● **DOCUMENT EXTRACT**
TOBII TECHNOLOGY'S eye-tracking prototype worked remarkably well but the kit is still bulky and expensive.
You might think that it would be difficult to use a computer with your eyes if you consider how often your eyes look around at different objects, only focusing on things briefly. This was not the case with Tobii's gaze tracking and the key to how its technology works so well is the fact that you can be deliberate in how you use your eyes to control the computer.
The demonstration model at CeBIT in Germany was a monitor that incorporated a 300Hz optical sensor. This sensor, which also uses illuminators, continuously captures images of the eyes to discern what you're looking at and focusing on in three dimensions.
The demo was effectively a short presentation that took you through the various functions that you can operate using your eyes. These included recognising gaze patterns, zoom focusing, on-screen navigation, auto scrolling and gaming.

● **DATA EXTRACTS**
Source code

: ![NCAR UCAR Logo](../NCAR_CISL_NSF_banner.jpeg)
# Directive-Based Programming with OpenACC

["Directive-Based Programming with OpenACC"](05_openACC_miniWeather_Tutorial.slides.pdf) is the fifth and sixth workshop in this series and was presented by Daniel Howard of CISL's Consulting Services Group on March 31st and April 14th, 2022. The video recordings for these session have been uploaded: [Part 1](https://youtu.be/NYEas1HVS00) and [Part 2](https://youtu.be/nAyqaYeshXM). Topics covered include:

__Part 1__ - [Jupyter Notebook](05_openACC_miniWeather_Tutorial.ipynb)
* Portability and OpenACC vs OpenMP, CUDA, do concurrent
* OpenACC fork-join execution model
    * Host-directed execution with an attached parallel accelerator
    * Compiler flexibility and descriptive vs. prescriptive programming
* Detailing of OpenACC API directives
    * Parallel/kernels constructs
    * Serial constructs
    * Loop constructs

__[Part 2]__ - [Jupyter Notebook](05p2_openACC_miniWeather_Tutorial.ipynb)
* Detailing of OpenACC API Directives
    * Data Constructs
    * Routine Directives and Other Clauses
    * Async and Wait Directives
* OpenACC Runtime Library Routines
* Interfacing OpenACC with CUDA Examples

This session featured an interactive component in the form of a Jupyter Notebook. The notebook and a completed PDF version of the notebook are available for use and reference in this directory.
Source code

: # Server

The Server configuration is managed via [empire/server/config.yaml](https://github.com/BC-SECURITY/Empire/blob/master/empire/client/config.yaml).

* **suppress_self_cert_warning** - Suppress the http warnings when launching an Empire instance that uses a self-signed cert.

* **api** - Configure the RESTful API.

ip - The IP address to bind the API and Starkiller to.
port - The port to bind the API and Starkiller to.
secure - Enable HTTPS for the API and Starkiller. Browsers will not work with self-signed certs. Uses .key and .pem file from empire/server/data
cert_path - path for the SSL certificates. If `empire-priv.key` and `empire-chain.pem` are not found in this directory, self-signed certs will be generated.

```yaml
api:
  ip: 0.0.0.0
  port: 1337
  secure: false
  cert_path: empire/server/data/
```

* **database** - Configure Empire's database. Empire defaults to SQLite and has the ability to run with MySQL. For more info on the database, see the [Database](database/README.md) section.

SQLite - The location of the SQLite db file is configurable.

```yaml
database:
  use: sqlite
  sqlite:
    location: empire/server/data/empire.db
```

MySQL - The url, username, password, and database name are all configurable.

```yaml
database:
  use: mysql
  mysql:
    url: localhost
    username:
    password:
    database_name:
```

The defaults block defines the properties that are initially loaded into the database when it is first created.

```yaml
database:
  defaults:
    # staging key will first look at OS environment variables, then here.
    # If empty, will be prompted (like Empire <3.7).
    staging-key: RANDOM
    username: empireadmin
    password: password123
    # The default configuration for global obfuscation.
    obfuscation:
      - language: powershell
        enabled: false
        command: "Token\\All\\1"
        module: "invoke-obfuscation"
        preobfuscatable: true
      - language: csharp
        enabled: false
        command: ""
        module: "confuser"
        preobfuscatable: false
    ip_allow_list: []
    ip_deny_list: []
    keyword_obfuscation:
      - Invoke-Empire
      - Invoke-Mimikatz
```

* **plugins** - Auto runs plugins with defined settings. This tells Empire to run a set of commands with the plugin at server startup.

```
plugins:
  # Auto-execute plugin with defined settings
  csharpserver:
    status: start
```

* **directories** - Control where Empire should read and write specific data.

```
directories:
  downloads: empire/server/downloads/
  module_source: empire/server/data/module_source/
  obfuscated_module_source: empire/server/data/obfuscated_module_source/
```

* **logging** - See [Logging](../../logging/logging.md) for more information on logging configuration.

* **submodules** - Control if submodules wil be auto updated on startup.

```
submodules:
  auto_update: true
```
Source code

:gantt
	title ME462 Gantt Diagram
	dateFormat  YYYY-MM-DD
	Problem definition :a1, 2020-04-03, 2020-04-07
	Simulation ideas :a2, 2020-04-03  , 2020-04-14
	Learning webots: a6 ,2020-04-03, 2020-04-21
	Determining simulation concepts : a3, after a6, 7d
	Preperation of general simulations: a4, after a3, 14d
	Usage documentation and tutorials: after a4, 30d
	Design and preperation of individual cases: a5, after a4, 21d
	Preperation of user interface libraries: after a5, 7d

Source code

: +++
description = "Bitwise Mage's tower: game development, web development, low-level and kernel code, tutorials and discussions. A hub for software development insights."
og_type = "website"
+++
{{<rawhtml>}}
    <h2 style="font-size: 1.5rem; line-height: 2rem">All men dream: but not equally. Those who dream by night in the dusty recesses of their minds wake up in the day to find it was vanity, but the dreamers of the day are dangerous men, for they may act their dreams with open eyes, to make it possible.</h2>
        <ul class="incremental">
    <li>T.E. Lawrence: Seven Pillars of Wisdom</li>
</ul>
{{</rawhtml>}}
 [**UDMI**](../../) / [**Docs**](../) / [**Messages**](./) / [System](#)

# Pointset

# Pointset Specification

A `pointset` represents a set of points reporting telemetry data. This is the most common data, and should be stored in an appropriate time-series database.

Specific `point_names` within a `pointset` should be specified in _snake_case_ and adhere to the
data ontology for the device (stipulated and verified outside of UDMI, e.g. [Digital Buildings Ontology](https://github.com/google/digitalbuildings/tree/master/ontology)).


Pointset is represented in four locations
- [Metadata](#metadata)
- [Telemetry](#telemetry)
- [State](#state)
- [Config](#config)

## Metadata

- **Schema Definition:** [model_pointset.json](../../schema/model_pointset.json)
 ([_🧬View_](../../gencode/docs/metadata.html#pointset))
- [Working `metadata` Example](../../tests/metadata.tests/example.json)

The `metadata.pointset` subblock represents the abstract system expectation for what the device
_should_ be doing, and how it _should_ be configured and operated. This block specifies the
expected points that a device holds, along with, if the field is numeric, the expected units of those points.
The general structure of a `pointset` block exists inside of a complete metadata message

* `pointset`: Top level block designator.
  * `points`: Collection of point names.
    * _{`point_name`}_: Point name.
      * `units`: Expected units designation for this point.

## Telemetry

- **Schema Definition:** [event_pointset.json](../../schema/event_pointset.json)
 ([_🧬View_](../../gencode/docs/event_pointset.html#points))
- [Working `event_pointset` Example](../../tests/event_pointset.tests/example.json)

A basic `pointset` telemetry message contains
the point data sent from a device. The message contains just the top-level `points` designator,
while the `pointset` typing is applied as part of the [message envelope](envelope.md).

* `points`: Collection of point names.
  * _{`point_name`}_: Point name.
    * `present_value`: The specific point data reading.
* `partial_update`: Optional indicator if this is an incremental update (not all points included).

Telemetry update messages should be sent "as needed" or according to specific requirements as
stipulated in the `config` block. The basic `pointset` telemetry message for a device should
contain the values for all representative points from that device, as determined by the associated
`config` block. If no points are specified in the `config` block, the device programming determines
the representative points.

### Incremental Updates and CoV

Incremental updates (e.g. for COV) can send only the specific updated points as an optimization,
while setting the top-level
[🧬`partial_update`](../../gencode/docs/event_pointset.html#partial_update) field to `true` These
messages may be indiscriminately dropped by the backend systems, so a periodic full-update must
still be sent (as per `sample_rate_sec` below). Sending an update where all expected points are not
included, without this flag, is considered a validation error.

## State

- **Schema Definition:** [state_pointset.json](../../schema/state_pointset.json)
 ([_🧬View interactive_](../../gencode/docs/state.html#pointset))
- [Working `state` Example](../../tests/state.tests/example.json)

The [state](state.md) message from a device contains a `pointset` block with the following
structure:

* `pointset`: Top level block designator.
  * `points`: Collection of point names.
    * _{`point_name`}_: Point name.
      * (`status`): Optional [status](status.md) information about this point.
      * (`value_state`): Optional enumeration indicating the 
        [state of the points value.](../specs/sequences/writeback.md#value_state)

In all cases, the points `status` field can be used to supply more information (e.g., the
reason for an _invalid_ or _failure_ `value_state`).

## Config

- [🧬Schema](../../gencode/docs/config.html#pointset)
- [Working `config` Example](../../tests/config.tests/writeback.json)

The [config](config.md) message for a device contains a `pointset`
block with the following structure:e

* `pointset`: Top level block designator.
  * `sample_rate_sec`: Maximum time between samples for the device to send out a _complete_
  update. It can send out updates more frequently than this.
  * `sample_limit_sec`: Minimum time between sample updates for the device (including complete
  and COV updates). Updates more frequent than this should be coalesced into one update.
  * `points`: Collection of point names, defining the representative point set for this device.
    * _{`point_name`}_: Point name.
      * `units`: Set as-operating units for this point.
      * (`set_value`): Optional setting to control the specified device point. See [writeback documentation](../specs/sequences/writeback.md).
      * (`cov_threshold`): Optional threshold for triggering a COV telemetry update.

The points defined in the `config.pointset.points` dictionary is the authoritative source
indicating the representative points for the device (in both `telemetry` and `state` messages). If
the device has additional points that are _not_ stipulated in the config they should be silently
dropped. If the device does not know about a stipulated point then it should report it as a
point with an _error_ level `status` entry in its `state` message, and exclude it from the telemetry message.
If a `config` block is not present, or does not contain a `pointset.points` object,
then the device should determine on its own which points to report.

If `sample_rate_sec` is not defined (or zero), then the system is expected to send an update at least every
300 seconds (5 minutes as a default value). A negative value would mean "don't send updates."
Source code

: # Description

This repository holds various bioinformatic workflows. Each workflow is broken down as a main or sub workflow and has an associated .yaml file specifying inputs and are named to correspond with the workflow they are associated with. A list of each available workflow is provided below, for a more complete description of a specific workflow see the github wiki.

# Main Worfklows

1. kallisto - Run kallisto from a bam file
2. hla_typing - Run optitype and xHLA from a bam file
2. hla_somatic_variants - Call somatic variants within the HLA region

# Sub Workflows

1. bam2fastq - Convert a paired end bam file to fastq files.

● **REQUIRED ACTIONS**
a – From the Tobii eye-tracking article, set down the passage starting at "You might think" and ending at "in three dimensions.".
b – Answer these from the Tobii eye-tracking article:
(i) What two drawbacks of the kit does it mention?
(ii) At what event was the demonstration model shown?
(iii) What is the frequency of the optical sensor in the demonstration monitor?
c – Summarize the Tobii eye-tracking article in two sentences.

● **OUTPUTS FOR THE TASKS**
a –
You might think that it would be difficult to use a computer with your eyes if you consider how often your eyes look around at different objects, only focusing on things briefly. This was not the case with Tobii's gaze tracking and the key to how its technology works so well is the fact that you can be deliberate in how you use your eyes to control the computer.
The demonstration model at CeBIT in Germany was a monitor that incorporated a 300Hz optical sensor. This sensor, which also uses illuminators, continuously captures images of the eyes to discern what you're looking at and focusing on in three dimensions.

b –
(i) The kit is still bulky and expensive.
(ii) CeBIT in Germany.
(iii) 300Hz.

c – Tobii Technology's eye-tracking prototype worked remarkably well because users can be deliberate in how they use their eyes to control the computer, though the kit is still bulky and expensive. At CeBIT in Germany, a monitor with a 300Hz optical sensor ran a short presentation of eye-operated functions, including gaze-pattern recognition, zoom focusing, on-screen navigation, auto scrolling and gaming.